Retype, character for character, the line containing "Table 2. Total polyphenol content of the" along with each line after it through the end of the data, and only those.

__Data section__
——————————
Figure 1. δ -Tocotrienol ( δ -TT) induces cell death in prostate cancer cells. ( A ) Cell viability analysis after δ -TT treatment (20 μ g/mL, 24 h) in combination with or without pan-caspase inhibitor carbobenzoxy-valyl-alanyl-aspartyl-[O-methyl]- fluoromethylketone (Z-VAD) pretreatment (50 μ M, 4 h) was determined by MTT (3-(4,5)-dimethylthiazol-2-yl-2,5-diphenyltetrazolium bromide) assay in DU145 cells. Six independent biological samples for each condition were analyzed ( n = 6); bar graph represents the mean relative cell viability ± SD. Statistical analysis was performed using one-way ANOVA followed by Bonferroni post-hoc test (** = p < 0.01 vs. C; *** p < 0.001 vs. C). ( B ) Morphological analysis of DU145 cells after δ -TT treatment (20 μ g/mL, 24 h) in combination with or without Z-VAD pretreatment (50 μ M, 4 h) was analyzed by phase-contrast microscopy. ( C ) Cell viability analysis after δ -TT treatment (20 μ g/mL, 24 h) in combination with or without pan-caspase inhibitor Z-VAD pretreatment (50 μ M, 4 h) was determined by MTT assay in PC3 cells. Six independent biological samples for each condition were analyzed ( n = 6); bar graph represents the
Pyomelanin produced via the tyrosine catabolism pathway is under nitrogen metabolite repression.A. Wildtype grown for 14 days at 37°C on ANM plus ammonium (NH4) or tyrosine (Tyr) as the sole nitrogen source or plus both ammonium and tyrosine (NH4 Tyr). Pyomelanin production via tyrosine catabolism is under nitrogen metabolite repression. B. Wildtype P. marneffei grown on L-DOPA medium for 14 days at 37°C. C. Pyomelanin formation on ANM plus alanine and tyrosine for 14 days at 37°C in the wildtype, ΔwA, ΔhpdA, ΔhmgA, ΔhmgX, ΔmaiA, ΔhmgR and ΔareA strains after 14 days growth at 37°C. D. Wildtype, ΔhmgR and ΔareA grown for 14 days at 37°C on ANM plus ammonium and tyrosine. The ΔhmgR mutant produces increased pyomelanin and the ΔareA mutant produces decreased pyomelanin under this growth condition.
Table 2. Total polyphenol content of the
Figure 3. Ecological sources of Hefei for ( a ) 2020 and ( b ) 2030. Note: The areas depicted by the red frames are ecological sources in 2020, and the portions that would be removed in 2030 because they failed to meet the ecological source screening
——————————
__Solution to the problem__
Table 2. Total polyphenol content of the
Figure 3. Ecological sources of Hefei for ( a ) 2020 and ( b ) 2030. Note: The areas depicted by the red frames are ecological sources in 2020, and the portions that would be removed in 2030 because they failed to meet the ecological source screening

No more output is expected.